C’est le règne annoncé de la rentabilité à tout prix.

Et dans cette course, le juge s’aidera des logiciels utilisés par les plateformes chargées du filtre préalable, pour rendre ses décisions. La boucle sera alors bouclée, puisque ce faisant, il rendra les prédictions des machines fiables…

Cela aboutira à figer tout le « petit » contentieux (mais qu’est-ce que le petit contentieux ?), grand rêve des compagnies d’assurance qui peuvent ainsi calculer plus aisément leur primes et, casinos des temps modernes, gagner systématiquement.

Il faut, selon la formule d’un avocat parisien qui dénonce la révolte des « avocaillons », « « rationaliser » l’accès au juge et réserver son intervention aux cas « qui le méritent ».

Retarder l’intervention du juge se traduit aussi en matière pénale, par l’allongement des délais avant qu’il ne soit saisi. Pour saisir un juge d’instruction par exemple, il faudra désormais rester sans nouvelles de l’enquête déclenchée par la plainte de la victime pendant 6 mois. Il en faut pour l’instant 3.

Enfin, le juge statuera de plus en plus souvent tout seul, sans ce que l’on appelle la collégialité (trois juges qui réfléchissent ensemble). Ce qui est un paradoxe étonnant quand on relit les jolies déclarations d’intentions qui avaient suivi l’affaire d’Outreau. Il pourra seul par exemple rejeter une demande d’annulation d’une enquête, et il pourra le faire sans même entendre les avocats.

Si ce n’était que cela, ce serait déjà grave. Mais ce n’est pas tout.

Cette réforme est aussi la manifestation d’une volonté de restreindre le rôle du peuple dans la fonction de juger.

Pour les crimes, elle veut que l’on distingue entre les crimes de nature sexuelle et les autres. Pour les premiers, il y aurait création d’une juridiction spéciale composée de 5 magistrats de profession, en activité ou à la retraite avec très certainement une audience plus légère. Plus courte, avec moins d’auditions.
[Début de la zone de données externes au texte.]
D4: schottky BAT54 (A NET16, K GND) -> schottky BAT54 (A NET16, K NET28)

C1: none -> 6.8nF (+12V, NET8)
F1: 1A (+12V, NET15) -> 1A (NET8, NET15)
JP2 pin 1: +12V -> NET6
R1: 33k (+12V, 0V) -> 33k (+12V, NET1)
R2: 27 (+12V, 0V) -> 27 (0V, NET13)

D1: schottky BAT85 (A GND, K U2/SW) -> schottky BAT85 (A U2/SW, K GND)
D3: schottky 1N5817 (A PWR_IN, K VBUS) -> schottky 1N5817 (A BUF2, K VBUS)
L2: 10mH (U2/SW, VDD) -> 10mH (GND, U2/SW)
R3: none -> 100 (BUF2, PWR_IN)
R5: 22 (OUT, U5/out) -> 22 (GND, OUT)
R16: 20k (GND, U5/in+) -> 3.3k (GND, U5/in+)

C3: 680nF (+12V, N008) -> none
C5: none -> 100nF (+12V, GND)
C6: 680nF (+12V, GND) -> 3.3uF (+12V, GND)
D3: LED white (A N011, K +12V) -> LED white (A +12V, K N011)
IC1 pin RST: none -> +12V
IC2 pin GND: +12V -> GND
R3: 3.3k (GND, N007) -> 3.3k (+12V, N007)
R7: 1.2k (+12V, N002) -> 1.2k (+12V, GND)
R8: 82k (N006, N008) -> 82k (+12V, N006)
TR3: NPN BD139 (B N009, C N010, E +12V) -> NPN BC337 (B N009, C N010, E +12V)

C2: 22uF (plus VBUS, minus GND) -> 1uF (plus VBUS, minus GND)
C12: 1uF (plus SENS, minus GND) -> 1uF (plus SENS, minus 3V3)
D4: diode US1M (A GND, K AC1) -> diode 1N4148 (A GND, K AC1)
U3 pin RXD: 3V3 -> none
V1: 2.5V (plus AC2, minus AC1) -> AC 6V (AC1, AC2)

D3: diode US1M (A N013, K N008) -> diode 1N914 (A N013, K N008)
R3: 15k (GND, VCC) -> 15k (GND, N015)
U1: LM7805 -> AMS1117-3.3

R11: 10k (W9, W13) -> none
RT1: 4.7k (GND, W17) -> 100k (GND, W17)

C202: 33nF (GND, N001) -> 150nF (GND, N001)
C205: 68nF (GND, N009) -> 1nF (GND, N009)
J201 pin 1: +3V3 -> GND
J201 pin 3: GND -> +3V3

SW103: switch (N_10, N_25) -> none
Les jurés seraient supprimés.

L’analyse présentée est à ce titre très étrange. Le problème dont souffrent les victimes ce n’est pas la longueur de l’audience. C’est celle de son attente.

Quelle étrangeté aussi de voir surgir cette idée en plein renouveau du féminisme. Quelle étrangeté de venir dire que les crimes sexuels sont des sous-crimes et les agresseurs sexuels des sous-criminels.

Pour les matières spéciales jugées par les tribunaux particuliers comme le Tribunal paritaire des baux ruraux, les professionnels comme les agriculteurs n’interviendraient plus.

En somme, il s’agit tout à la fois de rendre la justice plus loin des gens, et d’éviter au maximum que les gens n’interviennent en matière de justice. Prétendant opérer le virage numérique et la connexion de la Justice avec son époque, elle organise en fait une totale déconnexion des réalités, faisant de la Justice un marché absolument inégalitaire.

La Justice ainsi conçue ne serait plus rendue que partiellement par l’État. Elle ne le serait pratiquement plus jamais par le peuple. Mais elle continuerait à l’être en son nom.